Let’s face it. Nobody can predict, with certainty, which blog posts will become popular, much less ones that go viral, being spread from person to person via social media sharing and other online methods. So, there is no 100% foolproof way to sit down and say, “Now I’m going to write some viral content.”
However, there are many common elements in content that does go viral – with viral being defined as spreading through a relevant niche community or across the Internet as a whole. In this post, we’ll share the story of a series of blog posts that caught fire within a niche community, and share how you can apply the same strategies to your own blogging and content creation.
Note that this example is not a flash-in-the-pan type of viral activity; rather, it relies upon the bloggers steadily building an audience, along with loyalty and trust in its readers. Also note that you don’t need to be a huge ecommerce site to find success. In fact, this story happened to a group of everyday people who simply shared a common concern.
Business case study
Situation: Newspapers in a community in the Cleveland area were not reporting on multiple key stories in the area, perhaps because of a shortage of resources. So, a group of concerned citizens created a blog to fill in the coverage gaps.

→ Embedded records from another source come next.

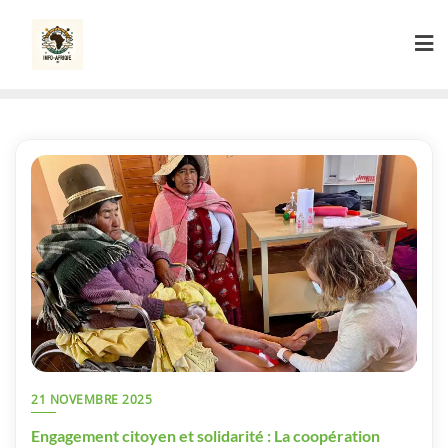
Skip
to
content
21 NOVEMBRE 2025
Engagement citoyen et solidarité : La coopération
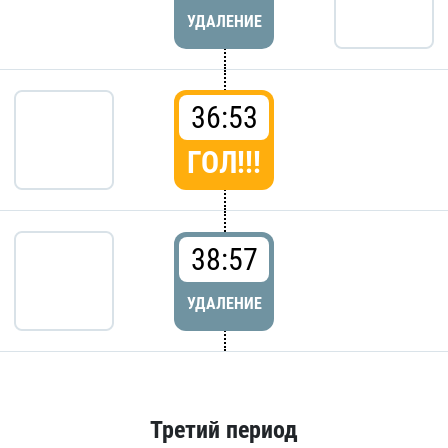
УДАЛЕНИЕ
36:53
ГОЛ!!!
38:57
УДАЛЕНИЕ
Третий период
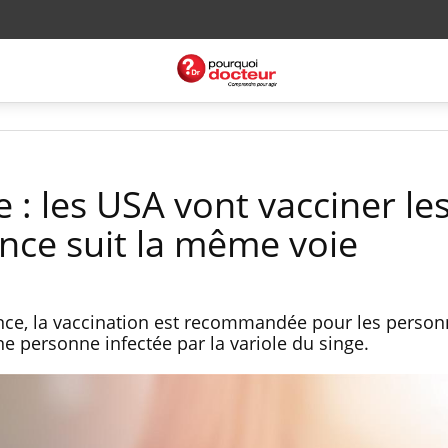
e : les USA vont vacciner le
ance suit la même voie
ce, la vaccination est recommandée pour les person
ne personne infectée par la variole du singe.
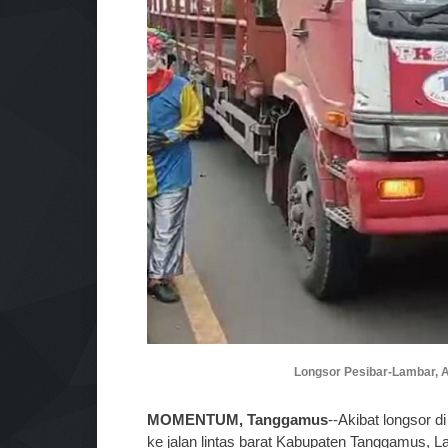
Longsor Pesibar-Lambar, A
MOMENTUM, Tanggamus
--Akibat longsor d
ke jalan lintas barat Kabupaten Tanggamus, 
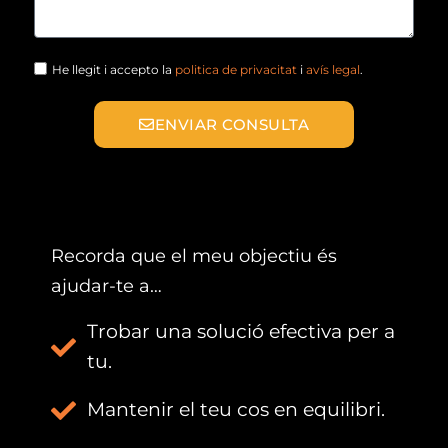
He llegit i accepto la
politica de privacitat
i
avís legal
.
ENVIAR CONSULTA
Recorda que el meu objectiu és
ajudar-te a…
Trobar una solució efectiva per a
tu.
Mantenir el teu cos en equilibri.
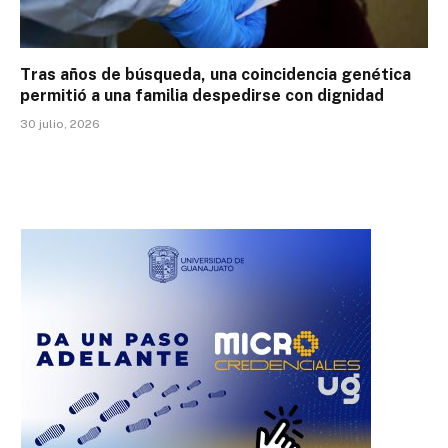
Tras años de búsqueda, una coincidencia genética
permitió a una familia despedirse con dignidad
30 julio, 2026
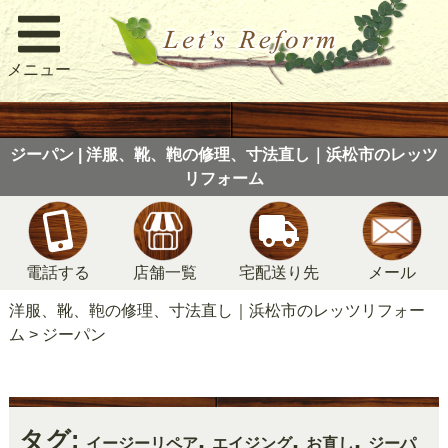
メニュー
ジーパン | 洋服、靴、鞄の修理、寸法直し｜浜松市のレッツ
リフォーム
電話する
店舗一覧
宅配送り先
メール
洋服、靴、鞄の修理、寸法直し｜浜松市のレッツリフォー
ム
>
ジーパン
タグ:
,
,
,
イージーリペア
エイジング
お直し
ジーパ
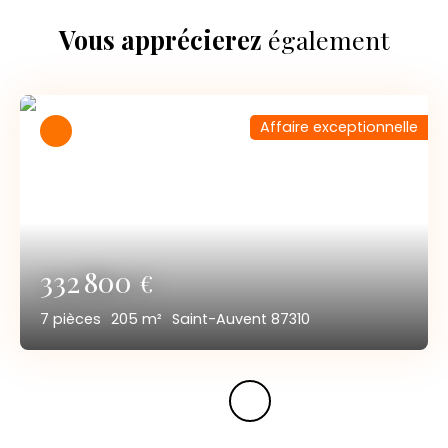
Vous apprécierez
également
Affaire exceptionnelle
332 800
€
7
pièces
205
m²
Saint-Auvent 87310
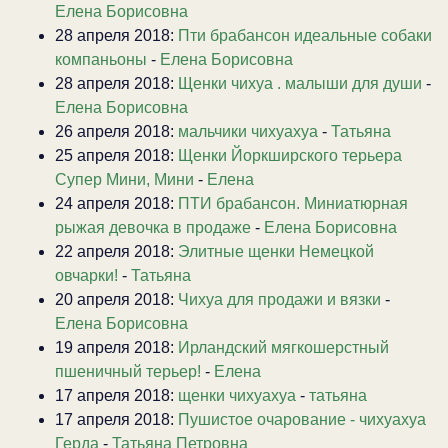
Елена Борисовна
28 апреля 2018:
Пти брабансон идеальные собаки
компаньоны
-
Елена Борисовна
28 апреля 2018:
Щенки чихуа . малыши для души
-
Елена Борисовна
26 апреля 2018:
мальчики чихуахуа
-
Татьяна
25 апреля 2018:
Щенки Йоркширского терьера
Супер Мини, Мини
-
Елена
24 апреля 2018:
ПТИ брабансон. Миниатюрная
рыжая девочка в продаже
-
Елена Борисовна
22 апреля 2018:
Элитные щенки Немецкой
овчарки!
-
Татьяна
20 апреля 2018:
Чихуа для продажи и вязки
-
Елена Борисовна
19 апреля 2018:
Ирландский мягкошерстный
пшеничный терьер!
-
Елена
17 апреля 2018:
щенки чихуахуа
-
татьяна
17 апреля 2018:
Пушистое очарование - чихуахуа
Герда
-
Татьяна Петровна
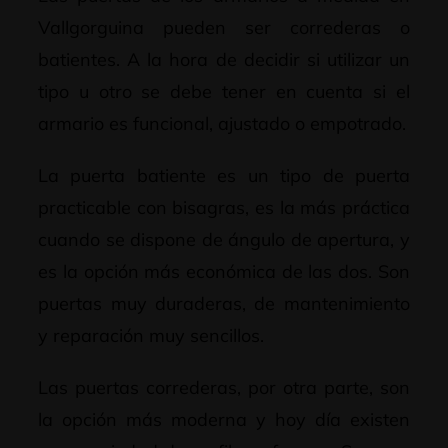
Vallgorguina pueden ser correderas o
batientes. A la hora de decidir si utilizar un
tipo u otro se debe tener en cuenta si el
armario es funcional, ajustado o empotrado.
La puerta batiente es un tipo de puerta
practicable con bisagras, es la más práctica
cuando se dispone de ángulo de apertura, y
es la opción más económica de las dos. Son
puertas muy duraderas, de mantenimiento
y reparación muy sencillos.
Las puertas correderas, por otra parte, son
la opción más moderna y hoy día existen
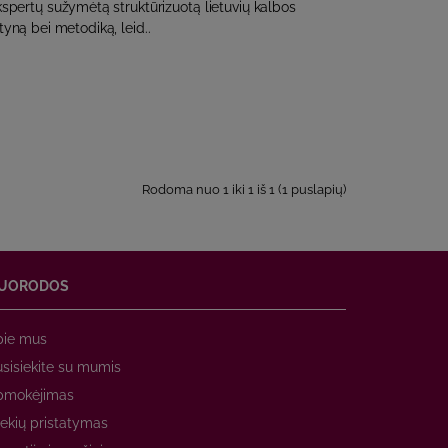
ekspertų sužymėtą struktūrizuotą lietuvių kalbos
yną bei metodiką, leid..
Rodoma nuo 1 iki 1 iš 1 (1 puslapių)
UORODOS
pie mus
sisiekite su mumis
pmokėjimas
ekių pristatymas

Lesson: Identify information gaps in your own industry and space. What do people want that your competitors are not providing?
Situation: Concerns about school spending were not being addressed, as one example, so the blog assigned a writer to attend school board meetings and report more in-depth details of what transpired. A significant number of comments began appearing in connection with these posts, with many of them thanking the blogger for this important information. The blog therefore began providing even more information on this particular subject.
Lesson: Pay attention to what responses you are – or aren’t – getting to your posts. Adjust your strategy to provide more of what your audience wants.
Situation: Bloggers and commenters alike shared frustrations that their concerns weren’t being heard by the school district. One of the bloggers announced that he planned to sit outside during the next school board meeting, which he later followed up with the inclusion of an empty chair to represent the lack of official response. Posts began appearing that featured the chair in humorous situations, each highlighting the lack of interaction from officials – and readers began increasingly sharing the adventures and opinions of “The Chair.” Comments began pouring in by the hundreds and the bloggers worked together to make sure that everyone received a response.
Lesson: Find interesting and unique methods of sharing information. This can’t be forced; in other words, forming a think tank and creating the character of “The Chair” may have failed miserably. Instead, it arose organically and was re-introduced in the blog multiple times because of the enthusiastic response for the humor and for what it symbolized. So, again, monitor the reactions of readers and respond accordingly. Acknowledge people who comment, even if you need to do so in batches (“thank you everyone for your comments!”) rather than one by one.
Situation: After a blog post stated that the seven or so community bloggers were going to stand outside the building during a school board meeting, to make a peaceful statement that citizens needed to be heard, the post was shared so significantly that hundreds of people showed up in support, along with four Cleveland television stations. Afterwards, NPR featured the blog on one of its radio programs. Other bloggers and newspapers alike began linking to posts on this blog, citing it as a trustworthy and in-depth source.
Lesson: You certainly don’t need to do something controversial to cause a post to become viral. That’s not the point. Instead, you need to look at your own unique situation and determine the best way to spread the news of your company – just as the community bloggers did – and follow through in a way that is better, more valuable and more interesting that what is currently available. Then, encourage sharing and visibility. Rinse and repeat.